Buchtipp: Winterkartoffelknödel von Rita Falk » Blattsinn.com

Buchtipp: Winterkartoffelknödel von Rita Falk

Vier Morde in der Provinz: Das ist auch für einen erfahrenen Dorfgendarm etwas Neues – und für den Leser ein überraschend skurriles, spritziges Lesevergnügen.

Worum geht es in „Winterkartoffelknödel“?

Vom Streifendienst in München zum Dorfgendarm im Provinzkaff: Ein Karrieresprung ist das für Franz Eberhofer nicht. Der erfahrene Polizist ist aber eigentlich ganz zufrieden im idyllischen Niederkaltenkirchen, auch wenn er es mit seiner etwas verschrobenen Verwandtschaft nicht immer leicht hat. Doch so richtig stressig wird es erst, als vier Tote beim mißtrauisch gewordenen Franz den Verdacht aufkeimen lassen, es könnte sich hier um raffinierte Morde handeln. Immerhin wird eine ganze Familie innerhalb nur weniger Monate ausgelöscht – und Franz findet heraus, dass krumme Immobiliengeschäfte dabei wohl eine Rolle spielen. Im Laufe seiner Ermittlungen verschlägt es Eberhofer sogar zurück nach München, was nicht unbedingt leicht ist. Die eher unfreiwillige Versetzung ins dörfliche Niederbayern hat immerhin hier ihren Ursprung. Allerdings auch Franz‘ Gespür für Kriminalfälle, und so kommt bei der Rückkehr in die Provinz Fahrt in die Ermittlungen. Das passt freilich nicht jedem. Doch eins sollte man nicht tun: den Eberhofer Franz unterschätzen …
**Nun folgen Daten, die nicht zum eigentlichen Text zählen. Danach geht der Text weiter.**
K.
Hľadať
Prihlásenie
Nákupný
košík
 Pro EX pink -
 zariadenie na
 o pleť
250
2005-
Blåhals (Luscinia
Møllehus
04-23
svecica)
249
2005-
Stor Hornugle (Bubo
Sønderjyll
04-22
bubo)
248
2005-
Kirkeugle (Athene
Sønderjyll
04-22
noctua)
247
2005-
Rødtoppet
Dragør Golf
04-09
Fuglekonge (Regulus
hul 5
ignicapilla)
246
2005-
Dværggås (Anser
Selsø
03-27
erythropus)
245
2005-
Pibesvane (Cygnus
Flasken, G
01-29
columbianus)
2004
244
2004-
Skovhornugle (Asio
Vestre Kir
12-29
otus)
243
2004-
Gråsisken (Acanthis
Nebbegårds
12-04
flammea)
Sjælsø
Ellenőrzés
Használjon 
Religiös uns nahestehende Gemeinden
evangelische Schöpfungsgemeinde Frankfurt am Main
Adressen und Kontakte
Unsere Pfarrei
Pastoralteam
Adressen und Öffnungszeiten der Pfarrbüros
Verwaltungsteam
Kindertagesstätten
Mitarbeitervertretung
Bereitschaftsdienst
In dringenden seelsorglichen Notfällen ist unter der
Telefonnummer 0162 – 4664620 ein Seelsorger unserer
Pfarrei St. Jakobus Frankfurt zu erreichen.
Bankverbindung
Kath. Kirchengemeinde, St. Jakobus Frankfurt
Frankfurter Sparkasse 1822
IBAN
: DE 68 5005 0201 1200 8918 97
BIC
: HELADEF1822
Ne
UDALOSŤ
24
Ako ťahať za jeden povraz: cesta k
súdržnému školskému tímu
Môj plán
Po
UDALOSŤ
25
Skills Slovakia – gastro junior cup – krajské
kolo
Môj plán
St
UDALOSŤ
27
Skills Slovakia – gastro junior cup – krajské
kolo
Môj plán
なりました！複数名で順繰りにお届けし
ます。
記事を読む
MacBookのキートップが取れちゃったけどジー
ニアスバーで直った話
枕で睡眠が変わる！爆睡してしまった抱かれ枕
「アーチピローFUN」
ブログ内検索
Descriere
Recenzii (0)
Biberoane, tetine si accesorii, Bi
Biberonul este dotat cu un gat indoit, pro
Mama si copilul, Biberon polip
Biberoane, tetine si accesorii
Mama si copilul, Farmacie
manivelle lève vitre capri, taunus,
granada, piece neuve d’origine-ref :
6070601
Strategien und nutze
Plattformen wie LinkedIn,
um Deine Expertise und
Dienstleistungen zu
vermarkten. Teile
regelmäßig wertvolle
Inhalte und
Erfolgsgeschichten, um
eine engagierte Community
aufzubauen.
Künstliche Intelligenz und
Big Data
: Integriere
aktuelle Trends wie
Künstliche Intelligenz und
Ein Provinzkrimi: Lohnt sich das?

Eins vorweg: für echte Krimifans ist „Winterkartoffelknödel“ nicht wirklich geeignet. Der Kriminalfall selbst ist grob und recht spröde gezeichnet; er ist mitunter nur der Rahmen für eine Geschichte, die vor allem vom Lokalkolorit lebt. Franz erzählt die Geschichte in Rita Falks Roman selbst, und er hat eben seine eigene Art, dies zu tun. Sein Leben, sein Fall, sein Umfeld: Alles ist skurril, von schrägem Humor und voller kleiner Ereignisse, die den Leser in den Bann ziehen, obwohl oder gerade weil sie so alltäglich sind. Wir können nachvollziehen, wie sich Franz fühlt. Vielleicht haben Sie selbst auch so eine schrullige Oma in der Familie – oder einen Nachbarn, bei dem Sie sich vorstellen könnten, dass der ein Geheimnis hat …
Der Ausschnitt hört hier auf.